Setiap keputusan yang diambil, terutama solusi kenaikan harga, selalu terbelit berbagai pertimbangan beserta risikonya, terutama populisme politik. Tapi pada sisi lain, beban subsidi yang harus ditanggung mencekik anggaran.
Kondisi inilah yang kini membayangi pemerintahan Jokowi-JK mendatang. Mereka harus bersiap menutupi jebolnya subsidi BBM setelah program pengendalian yang diambil pemerintah gagal dan menimbulkan gejolak di masyarakat.
Berdasarkan penghitungan Pertamina, tanpa pengendalian, konsumsi BBM subsidi per 31 Desember akan berlebih 1,261 juta kl dari besaran yang ditetapkan APBNP 2014 sebesar 46 juta kiloliter (kl) atau senilai Rp246,49 triliun. Pembengkakan kuota BBM bersubsidi tentu saja menjadi tanggungan pemerintah, dalam hal ini pemerintahan ke depan.
Risiko yang akan terjadi, penyempitan ruang anggaran bagi Jokowi-JK untuk bermanuver guna mewujudkan program-program mereka. JK bahkan secara tidak langsung menyebut beban subsidi mengancam “keselamatan negara”. Karena itulah, mereka, termasuk PDIP, mendesak pemerintah menaikkan harga BBM.

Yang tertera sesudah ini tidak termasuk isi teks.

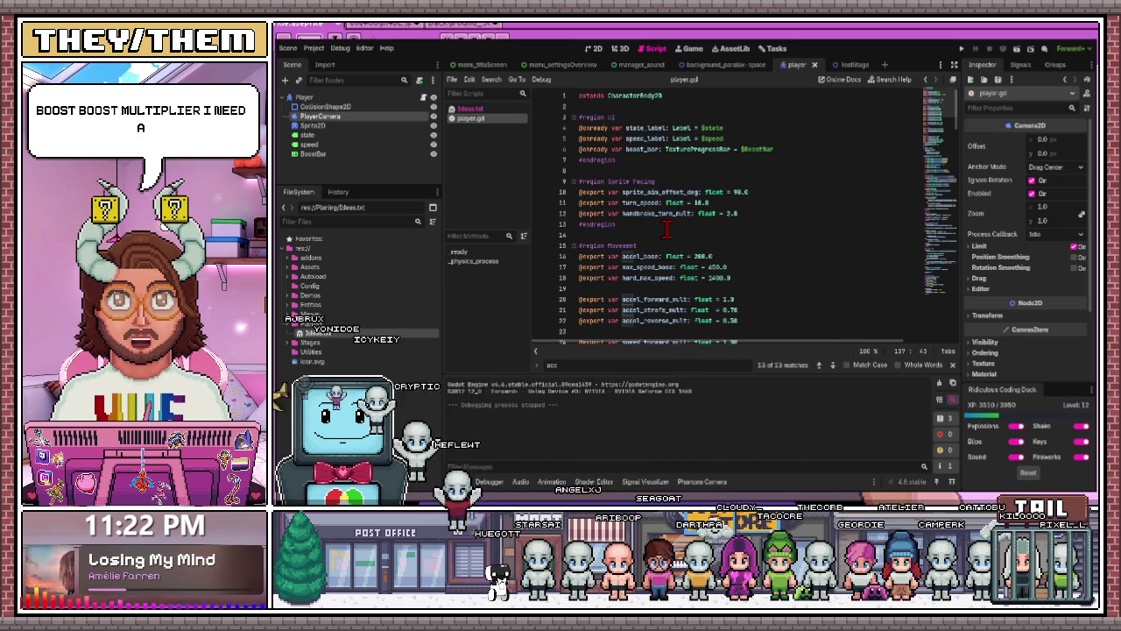
Change accel_forward_mult on line 20 to 1.4.
{"action": "scroll", "coordinate": [710, 250], "scroll_direction": "down", "scroll_amount": 3}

Desakan ini bahkan disampaikan Jokowi saat bertemu SBY di Bali, Rabu (27/08) malam. Bagi Jokowi-JK dan PDIP, akan sangat menguntungkan jika Presiden SBY bersedia menuruti keinginan mereka karena bukan hanya terbebas dari beban anggaran, melainkan juga tidak menanggung residu dari kebijakan tidak populis tersebut.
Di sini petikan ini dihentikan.